If you’ve been paying any attention to the court trial for Johnny Depp’s defamation lawsuit against ex-wife Amber Heard, you’ve likely heard his claim that the nail in the coffin for their marriage was a revenge poop Heard (or one of her friends) allegedly dumped on Depp’s side of the bed. Heard blamed the dogs, but Depp disputed this justification given the size of the shit pile. Regardless of who was to blame, this mystery has perhaps been one of the only relatable details to come from the widely sensationalized legal spectacle so far. 

Most of us have likely never been on the receiving end of a revenge poop, but who among us hasn’t heard of someone leaving a burning bag of shit on someone else’s doorstep? Or read a headline about, say, a scorned woman dropping a deuce in her cheating boyfriend’s car? As MEL’s Miles Klee puts it, “everyone has a poop bandit in their lives.”
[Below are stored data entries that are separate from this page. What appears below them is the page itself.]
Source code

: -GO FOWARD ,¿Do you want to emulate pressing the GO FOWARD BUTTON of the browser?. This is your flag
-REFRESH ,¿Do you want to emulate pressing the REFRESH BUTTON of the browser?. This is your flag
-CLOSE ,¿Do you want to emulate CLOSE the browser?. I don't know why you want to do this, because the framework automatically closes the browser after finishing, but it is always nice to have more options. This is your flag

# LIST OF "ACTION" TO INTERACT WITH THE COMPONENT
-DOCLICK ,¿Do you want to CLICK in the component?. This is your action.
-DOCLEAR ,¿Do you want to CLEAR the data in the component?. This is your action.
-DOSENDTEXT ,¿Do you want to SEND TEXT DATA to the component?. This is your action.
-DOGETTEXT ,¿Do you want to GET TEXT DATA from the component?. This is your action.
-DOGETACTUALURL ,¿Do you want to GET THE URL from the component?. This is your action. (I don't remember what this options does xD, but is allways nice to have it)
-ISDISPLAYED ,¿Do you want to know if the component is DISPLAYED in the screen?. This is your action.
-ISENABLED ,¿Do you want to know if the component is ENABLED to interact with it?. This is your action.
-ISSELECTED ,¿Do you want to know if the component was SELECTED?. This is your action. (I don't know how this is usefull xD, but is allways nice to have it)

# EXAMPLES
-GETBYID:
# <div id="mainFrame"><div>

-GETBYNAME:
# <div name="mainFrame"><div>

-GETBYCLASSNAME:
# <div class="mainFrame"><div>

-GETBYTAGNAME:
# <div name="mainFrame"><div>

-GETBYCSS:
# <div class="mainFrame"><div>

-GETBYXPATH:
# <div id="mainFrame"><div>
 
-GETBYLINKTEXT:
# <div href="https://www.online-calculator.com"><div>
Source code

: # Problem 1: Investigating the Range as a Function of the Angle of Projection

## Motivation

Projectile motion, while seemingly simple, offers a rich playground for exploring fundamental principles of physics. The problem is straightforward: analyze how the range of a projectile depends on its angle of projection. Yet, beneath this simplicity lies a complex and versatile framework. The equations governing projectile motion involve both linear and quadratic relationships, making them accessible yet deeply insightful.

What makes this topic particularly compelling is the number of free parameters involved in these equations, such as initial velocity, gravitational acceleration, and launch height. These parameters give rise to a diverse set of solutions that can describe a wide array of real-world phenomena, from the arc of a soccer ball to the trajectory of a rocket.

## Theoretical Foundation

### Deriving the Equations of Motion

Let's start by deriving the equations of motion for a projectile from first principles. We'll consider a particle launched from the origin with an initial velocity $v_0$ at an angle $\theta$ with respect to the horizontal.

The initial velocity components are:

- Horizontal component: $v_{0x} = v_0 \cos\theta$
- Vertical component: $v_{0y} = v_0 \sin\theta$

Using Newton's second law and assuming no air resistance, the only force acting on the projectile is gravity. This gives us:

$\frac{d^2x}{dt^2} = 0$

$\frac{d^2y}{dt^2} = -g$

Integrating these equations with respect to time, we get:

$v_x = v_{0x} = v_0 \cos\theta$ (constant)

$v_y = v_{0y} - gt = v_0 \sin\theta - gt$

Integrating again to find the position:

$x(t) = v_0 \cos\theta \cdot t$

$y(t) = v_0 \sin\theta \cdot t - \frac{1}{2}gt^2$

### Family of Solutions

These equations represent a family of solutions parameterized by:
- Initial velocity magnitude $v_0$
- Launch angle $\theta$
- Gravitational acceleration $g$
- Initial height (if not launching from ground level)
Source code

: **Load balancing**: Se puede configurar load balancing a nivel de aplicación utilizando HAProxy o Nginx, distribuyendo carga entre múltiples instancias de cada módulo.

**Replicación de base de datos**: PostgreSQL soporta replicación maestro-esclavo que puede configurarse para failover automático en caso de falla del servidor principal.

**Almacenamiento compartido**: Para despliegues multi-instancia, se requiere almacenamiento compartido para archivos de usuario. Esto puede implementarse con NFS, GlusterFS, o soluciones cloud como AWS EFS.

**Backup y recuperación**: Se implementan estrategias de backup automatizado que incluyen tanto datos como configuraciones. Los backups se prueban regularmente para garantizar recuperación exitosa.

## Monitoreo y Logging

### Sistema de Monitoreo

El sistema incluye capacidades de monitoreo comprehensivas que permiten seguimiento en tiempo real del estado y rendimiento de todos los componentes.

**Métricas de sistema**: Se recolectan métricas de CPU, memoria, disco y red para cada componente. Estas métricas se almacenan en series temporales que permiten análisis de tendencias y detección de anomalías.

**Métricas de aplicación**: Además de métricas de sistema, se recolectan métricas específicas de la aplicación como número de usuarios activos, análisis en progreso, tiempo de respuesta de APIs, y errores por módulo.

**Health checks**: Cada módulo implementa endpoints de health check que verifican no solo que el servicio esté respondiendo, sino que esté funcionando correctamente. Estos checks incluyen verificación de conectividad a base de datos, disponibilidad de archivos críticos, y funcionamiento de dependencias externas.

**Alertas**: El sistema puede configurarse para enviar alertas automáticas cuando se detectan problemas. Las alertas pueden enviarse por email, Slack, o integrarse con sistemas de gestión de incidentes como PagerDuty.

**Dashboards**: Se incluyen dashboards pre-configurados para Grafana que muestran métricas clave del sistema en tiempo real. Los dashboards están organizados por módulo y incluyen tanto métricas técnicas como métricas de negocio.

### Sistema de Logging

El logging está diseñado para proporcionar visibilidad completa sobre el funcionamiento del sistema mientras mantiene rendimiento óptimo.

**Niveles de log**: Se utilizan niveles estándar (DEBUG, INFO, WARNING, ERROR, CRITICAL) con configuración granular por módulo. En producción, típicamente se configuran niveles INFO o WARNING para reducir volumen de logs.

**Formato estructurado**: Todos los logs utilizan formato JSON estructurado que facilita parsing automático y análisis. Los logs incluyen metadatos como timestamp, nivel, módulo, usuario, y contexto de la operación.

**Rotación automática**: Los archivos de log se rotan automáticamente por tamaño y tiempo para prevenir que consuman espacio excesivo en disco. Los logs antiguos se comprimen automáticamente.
And occasionally, there are legal consequences for such shit-stirring behavior. In 2014, Kimberly Capdevila faced up to $625 in fines and 30 days in jail for sending a quart of cow dung to her neighbors as a response to their complaints about her dog’s barking. The matter was eventually settled after nearly three years, but the prolonged proceedings revealed another juicy surprise: Capdevila had purchased the revenge poop from a third party,, an elusive and controversial company that allows people to buy and anonymously send grossly realistic cow, elephant or gorilla shit in the mail.


Per their website, Poop Senders has been covertly sending realistic-seeming animal shit through the U.S. Postal Service since 2007. While they’ve maintained that what they’re doing is totally legal, the disclaimer on their site warns: “You may NOT use our service to threaten, constitute harassment, violate a legal restraint or any other unlawful purpose. The customer agrees this is a gag gift, novelty service for entertainment ONLY and that is their only intention. liability to the customer is limited to the price of the product. Customers ordering any items from this web site agree to release, its agents, officers and employees of any and all liability associated with the use of our services.”

And according to attorney Brett Snider, “like the classic ‘flaming bag of poo’ prank, it’s the intent behind the poop that counts as far as the law is concerned.” In other words, if you can convince the court the dookie was sent as a practical joke, you can get away with it. 

Poop Senders suggests on their website that the gift of shit is a great item to send an ex, a terrible boss or that rich friend you want to “knock down a peg.” But not everyone is in on the “joke” of opening a package of fake shit from an anonymous sender. For example, prosecutor Lilie Schoenack, who received a package of feces while running for State’s Attorney in Barnes County North Dakota in 2018, reported feeling harassed by the gesture. “I feel threatened, and I feel intimidated. That’s what the purpose of sending this was,” Schoenack told local news outlets at the time.

Beyond the information available on their website, very little was known about Poop Senders until an internal dispute within the USPS led to the postal inspector receiving a poop package. As VICE reported, the USPS Office of the Inspector General issued a subpoena for records to in November 2019 as a result. Through this, court documents pointed to a father and son in Pittsburg, John and John Edward Santonastaso, as the shit heads. The United States of America v. Poop Senders case was eventually dismissed in December 2021 after the Santonastasos eventually complied and turned over their records. 

But the whole legal debacle hasn’t appeared to slow down business. In fact, the company is offering a spring 2022 special: three whole pounds of animal dung for the low, low price of $49.95, marked down from $99.95 — just in case you haven’t come up with an idea for a Mother’s Day present yet.